Automatic Detection of Local Cloud Systems from MODIS Data
Author(s) -
Gennaro Cappelluti,
Alberto Morea,
Claudia Notarnicola,
F. Posa
Publication year - 2006
Publication title -
journal of applied meteorology and climatology
Language(s) - English
Resource type - Journals
SCImago Journal Rank - 1.079
H-Index - 134
eISSN - 1558-8432
pISSN - 1558-8424
DOI - 10.1175/jam2393.1
Subject(s) - nowcasting , remote sensing , cloud computing , spectroradiometer , moderate resolution imaging spectroradiometer , pixel , environmental science , cloud top , sky , meteorology , computer science , brightness , geography , satellite , artificial intelligence , reflectivity , physics , engineering , aerospace engineering , optics , operating system
This paper describes an algorithm that is aimed at the identification of cloudy and clear pixels in Moderate-Resolution Imaging Spectroradiometer (MODIS) images to support earth science and nowcasting applications. The process from geolocated and calibrated data allows one to obtain cloud masks with four clear-sky confidence levels for five different cloud system types. The technique has been developed using the MODIS cloud-mask algorithm heritage, but the threshold tests performed have been executed without comparing solar reflectances and thermal brightness temperatures with thresholds determined in advance, but instead with thresholds carried out from classification methods.

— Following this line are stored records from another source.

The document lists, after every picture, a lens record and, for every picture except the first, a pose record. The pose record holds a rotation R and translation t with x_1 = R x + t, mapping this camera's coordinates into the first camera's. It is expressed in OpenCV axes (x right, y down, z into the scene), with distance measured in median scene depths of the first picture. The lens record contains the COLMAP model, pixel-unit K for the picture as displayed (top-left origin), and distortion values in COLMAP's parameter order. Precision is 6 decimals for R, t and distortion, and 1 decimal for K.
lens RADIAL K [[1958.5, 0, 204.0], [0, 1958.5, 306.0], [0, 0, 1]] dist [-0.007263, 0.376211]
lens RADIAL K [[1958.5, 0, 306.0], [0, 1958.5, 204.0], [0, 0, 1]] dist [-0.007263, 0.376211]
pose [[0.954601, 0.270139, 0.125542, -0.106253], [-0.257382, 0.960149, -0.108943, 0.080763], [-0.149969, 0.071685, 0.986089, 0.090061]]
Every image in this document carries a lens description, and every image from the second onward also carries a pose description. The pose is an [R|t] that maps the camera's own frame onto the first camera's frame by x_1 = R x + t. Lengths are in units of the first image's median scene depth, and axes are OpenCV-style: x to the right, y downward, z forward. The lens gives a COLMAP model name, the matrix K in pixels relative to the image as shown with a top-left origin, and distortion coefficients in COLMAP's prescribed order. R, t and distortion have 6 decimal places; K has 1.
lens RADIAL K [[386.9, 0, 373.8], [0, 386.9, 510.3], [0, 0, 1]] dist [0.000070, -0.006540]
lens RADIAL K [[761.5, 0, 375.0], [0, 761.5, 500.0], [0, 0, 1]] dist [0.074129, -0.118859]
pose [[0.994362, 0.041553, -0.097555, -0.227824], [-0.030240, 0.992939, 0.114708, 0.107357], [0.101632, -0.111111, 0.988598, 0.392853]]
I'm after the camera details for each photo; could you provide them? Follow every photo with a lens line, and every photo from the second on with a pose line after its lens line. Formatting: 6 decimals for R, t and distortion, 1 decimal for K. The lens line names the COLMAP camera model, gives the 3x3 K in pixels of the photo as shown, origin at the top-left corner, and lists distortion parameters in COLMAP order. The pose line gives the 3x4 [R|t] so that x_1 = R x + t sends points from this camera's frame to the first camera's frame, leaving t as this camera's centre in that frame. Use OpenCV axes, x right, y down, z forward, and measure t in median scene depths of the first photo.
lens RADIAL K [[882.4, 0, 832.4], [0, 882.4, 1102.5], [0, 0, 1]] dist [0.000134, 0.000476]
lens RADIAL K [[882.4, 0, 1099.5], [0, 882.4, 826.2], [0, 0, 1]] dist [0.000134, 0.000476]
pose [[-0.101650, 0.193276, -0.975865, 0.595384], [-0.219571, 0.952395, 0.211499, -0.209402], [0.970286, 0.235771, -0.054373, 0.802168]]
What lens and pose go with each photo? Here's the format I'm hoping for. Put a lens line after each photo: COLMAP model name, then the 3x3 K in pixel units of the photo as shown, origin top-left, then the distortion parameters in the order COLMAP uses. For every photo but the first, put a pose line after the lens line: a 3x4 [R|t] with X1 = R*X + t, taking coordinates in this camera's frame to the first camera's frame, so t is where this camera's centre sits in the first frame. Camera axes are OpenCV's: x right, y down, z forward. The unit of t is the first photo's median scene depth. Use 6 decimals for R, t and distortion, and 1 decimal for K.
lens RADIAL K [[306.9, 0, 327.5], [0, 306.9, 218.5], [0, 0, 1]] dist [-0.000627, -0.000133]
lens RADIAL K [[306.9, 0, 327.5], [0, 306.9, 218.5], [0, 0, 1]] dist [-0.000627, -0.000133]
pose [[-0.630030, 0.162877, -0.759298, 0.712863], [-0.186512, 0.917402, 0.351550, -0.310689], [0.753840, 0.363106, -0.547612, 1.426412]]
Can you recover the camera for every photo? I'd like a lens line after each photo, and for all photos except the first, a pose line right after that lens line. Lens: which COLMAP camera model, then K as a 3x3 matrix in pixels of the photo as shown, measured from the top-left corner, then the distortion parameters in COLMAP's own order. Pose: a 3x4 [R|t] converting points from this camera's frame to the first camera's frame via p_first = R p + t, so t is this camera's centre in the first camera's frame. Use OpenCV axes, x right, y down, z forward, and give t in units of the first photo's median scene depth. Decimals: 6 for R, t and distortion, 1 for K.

The main advantage of this technique is that the thresholds are obtained directly from the images. Seventy-five percent of the spectral signatures (known as end members) derived from the winter images in the detection of the various cloud types and 80% of the summer end members can be considered as being well discriminated. Furthermore, it seems that the end members characterizing the different cloud systems are constant throughout the various seasons of the year (they vary with a confidence level of 60%), whereas those describing clear sky change in a notable manner (the associated confidence level is 99%). The algorithm is able to produce cloud masks pertinent to limited regions at a mesoscale level, which may be a key factor for nowcasting purposes. This work shows that the use of end members and spectral angles, as opposed to spectral thresholds, should be carefully examined because of the fact that it might be simpler or that higher performances may be achieved at a regional scale.